造=材の一致という建築的踏み絵/材がつくる参加のナショナリズム

建築討論 015 | 201801特集 「造」と「材」:磯達雄さんの新国立のレポートを読んで。

・新国立の「やり直し」に付着した口実的なナショナリズムと木材使用の関係、そして建築評価における一貫性という踏み絵的問題などをひとつひとつ解きほぐしていく磯さんの的確なバランス感覚はさすが。

・踏み絵的問題・・・なんて磯さんは言っていないのだが、要は「材」の真正な使用を要求すると普通は「造」に帰着させることになるんだけど、それを当然の善とするか過剰な抑圧とみるか、という問題ですね。前者はヴィオレ=ル=デュクあたりから20世紀初期の虚偽構造批判、あるいは文化財保存にすら流れ込んでいる一元的統合性・忠実性(integrity)の要求。後者は、建築の多元性すなわち複合性の肯定という立場から、強引な忠誠心の要求を奇形的な抑圧とみる批判。ヴェンチューリが近代建築の統合性信仰を「ダック」と揶揄したあれ。

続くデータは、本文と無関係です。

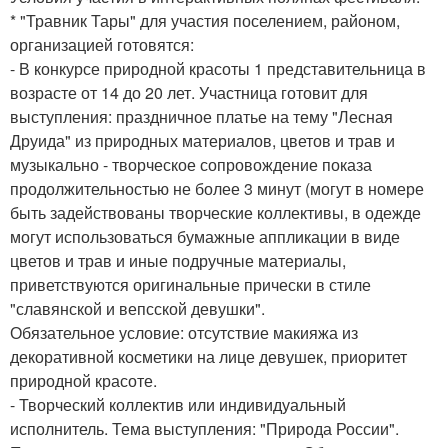
* "Травник Тары" для участия поселением, районом,
организацией готовятся:
- В конкурсе природной красоты 1 представительница в
возрасте от 14 до 20 лет. Участница готовит для
выступления: праздничное платье на тему "Лесная
Друида" из природных материалов, цветов и трав и
музыкально - творческое сопровождение показа
продолжительностью не более 3 минут (могут в номере
быть задействованы творческие коллективы, в одежде
могут использоваться бумажные аппликации в виде
цветов и трав и иные подручные материалы,
приветствуются оригинальные прически в стиле
"славянской и вепсской девушки".
Обязательное условие: отсутствие макияжа из
декоративной косметики на лице девушек, приоритет
природной красоте.
- Творческий коллектив или индивидуальный
исполнитель. Тема выступления: "Природа России".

・二つの立場。どっちをとる?「さあさあさあ」と問い詰めると踏み絵問題になるが、それはニセの問題だよね、というのが「造/材」という今回の特集の主旨なんだろう。プロジェクトの文脈によって、通すべきスジは違ってくるんだから。

※ integrity の対義語はたとえば fraction(断片的で欠けた状態)。
integrity は内部が一貫し、かつ揃っていること。たとえば「材」がその建築にとって integral か、という問いは、それが統一的全体性の成立について必須であるか、という問いになる。integrity には、忠誠心や倫理がある、といった意味もある。だから違反すると「虚偽」になる。ヴェンチューリは integrity に反対し、彼がよしとする全体性を difficult whole と表現した。


・閑話休題。2015年末だったと思うが、感心のあまり大声を上げて膝を打つ経験をしたことがあった。本特集にも書いてもらっている伊藤暁さんと徳島県名西郡神山町の製材所を取材していて、興味ないという反応も覚悟のうえで新国立(のやり直しコンペ)の案について大人しい社長さんに発言を求めたら、即答が返ったのである。B案(伊東ら)は大断面集成材で、大手メーカーの仕事だから我々は無関係だが、A案(隈ら)なら全国どの産地でも関われる可能性があると。

・これ、明治神宮内苑(1920竣工)の森をつくるときの「献木」システムだなーと深く深く頷いた。カリスマ的天皇の崩御は、その顕彰のための多様な国民的運動を噴出させたのだが、「献木」はあの時代の雑多な国民的欲求をうまく整流させた。

・表象のナショナリズムではなく、参加のナショナリズム。鉄やコンクリートに比べて、木材は「産地」という地域ナショナリズムも働きやすい。表象とか、形をつくる作為も排除されるしね。